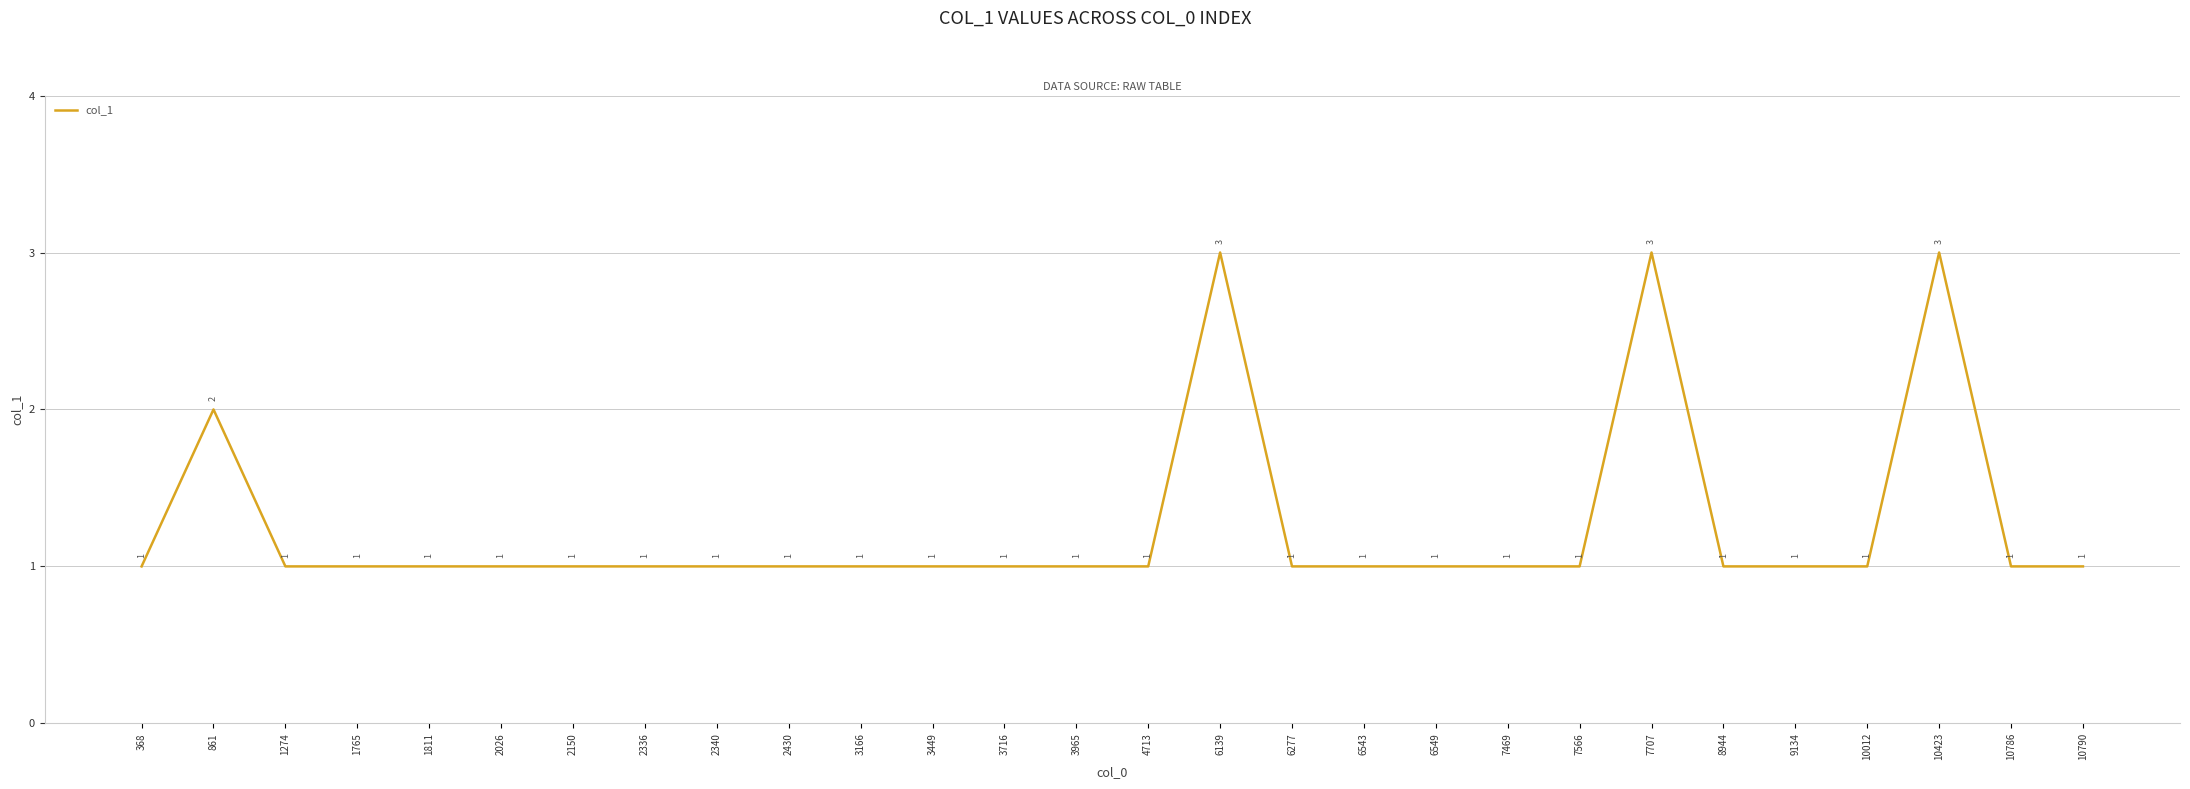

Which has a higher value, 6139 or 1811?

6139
---
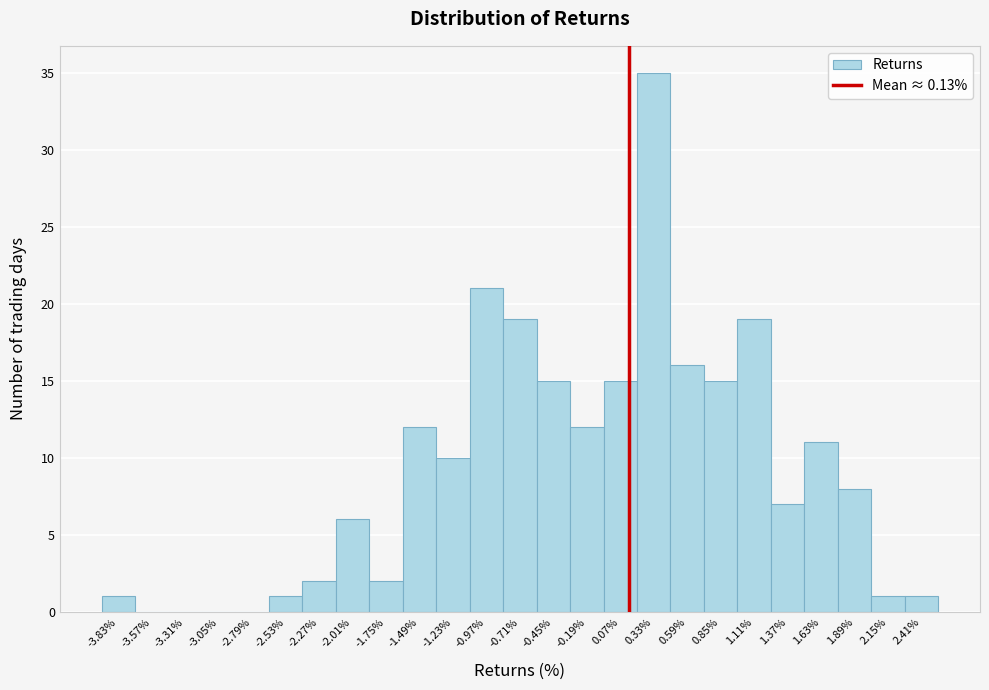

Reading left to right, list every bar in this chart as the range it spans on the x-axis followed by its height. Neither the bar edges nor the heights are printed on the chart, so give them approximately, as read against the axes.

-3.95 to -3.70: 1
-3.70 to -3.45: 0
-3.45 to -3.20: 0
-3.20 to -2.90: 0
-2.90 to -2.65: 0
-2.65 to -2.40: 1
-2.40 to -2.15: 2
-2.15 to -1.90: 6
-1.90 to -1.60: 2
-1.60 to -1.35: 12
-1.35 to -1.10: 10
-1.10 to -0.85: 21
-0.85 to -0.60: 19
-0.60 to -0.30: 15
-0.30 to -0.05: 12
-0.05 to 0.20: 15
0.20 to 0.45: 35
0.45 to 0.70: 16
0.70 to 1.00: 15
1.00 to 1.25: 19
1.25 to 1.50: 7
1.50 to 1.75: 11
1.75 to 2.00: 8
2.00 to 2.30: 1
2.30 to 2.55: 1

## Task directions
Present the rows from the line with "-3.95 to -3.70: 1" up to and including the line with "1.25 to 1.50: 7" as a Markdown table with the columns Row and Line, leaving out any blank lines.

## Answer below
| Row | Line |
|---|---|
| 1 | -3.95 to -3.70: 1 |
| 2 | -3.70 to -3.45: 0 |
| 3 | -3.45 to -3.20: 0 |
| 4 | -3.20 to -2.90: 0 |
| 5 | -2.90 to -2.65: 0 |
| 6 | -2.65 to -2.40: 1 |
| 7 | -2.40 to -2.15: 2 |
| 8 | -2.15 to -1.90: 6 |
| 9 | -1.90 to -1.60: 2 |
| 10 | -1.60 to -1.35: 12 |
| 11 | -1.35 to -1.10: 10 |
| 12 | -1.10 to -0.85: 21 |
| 13 | -0.85 to -0.60: 19 |
| 14 | -0.60 to -0.30: 15 |
| 15 | -0.30 to -0.05: 12 |
| 16 | -0.05 to 0.20: 15 |
| 17 | 0.20 to 0.45: 35 |
| 18 | 0.45 to 0.70: 16 |
| 19 | 0.70 to 1.00: 15 |
| 20 | 1.00 to 1.25: 19 |
| 21 | 1.25 to 1.50: 7 |